Identify each line in the data below that contains the word "PageSeeder", and copy those lines.

Items from a data source
* * * * * * *
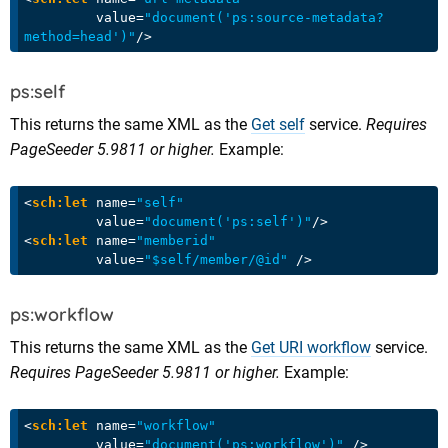
value
=
"document('ps:source-metadata?
method=head')"
/>
ps:self
This returns the same XML as the
Get self
service.
Requires
PageSeeder 5.9811 or higher.
Example:
<
sch:let
name
=
"self"
value
=
"document('ps:self')"
/>
<
sch:let
name
=
"memberid"
value
=
"$self/member/@id"
 />
ps:workflow
This returns the same XML as the
Get URI workflow
service.
Requires PageSeeder 5.9811 or higher.
Example:
<
sch:let
name
=
"workflow"
value
=
"document('ps:workflow')"
 />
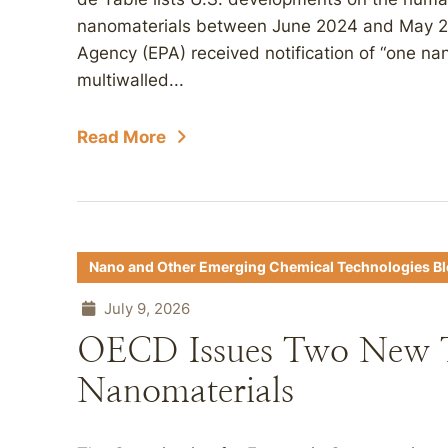
nanomaterials between June 2024 and May 20
Agency (EPA) received notification of “one n
multiwalled...
Read More
Nano and Other Emerging Chemical Technologies B
July 9, 2026
OECD Issues Two New Te
Nanomaterials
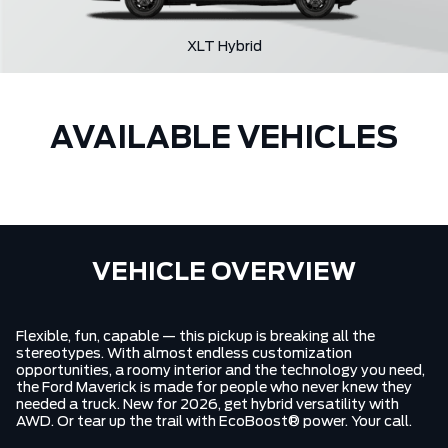
XLT Hybrid
AVAILABLE VEHICLES
VEHICLE OVERVIEW
Flexible, fun, capable — this pickup is breaking all the
stereotypes. With almost endless customization
opportunities, a roomy interior and the technology you need,
the Ford Maverick is made for people who never knew they
needed a truck. New for 2026, get hybrid versatility with
AWD. Or tear up the trail with EcoBoost® power. Your call.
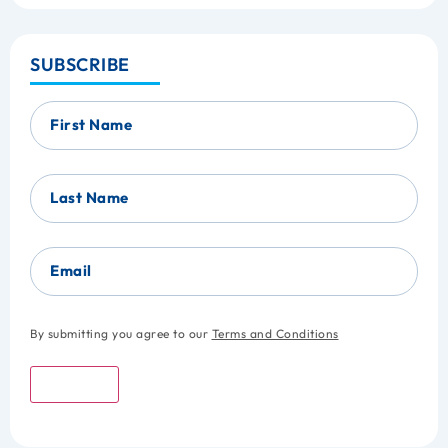
SUBSCRIBE
First Name
Last Name
Email
By submitting you agree to our
Terms and Conditions
Submit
* * * * * * *
__Response below__:
PageSeeder 5.9811 or higher.
Requires PageSeeder 5.9811 or higher.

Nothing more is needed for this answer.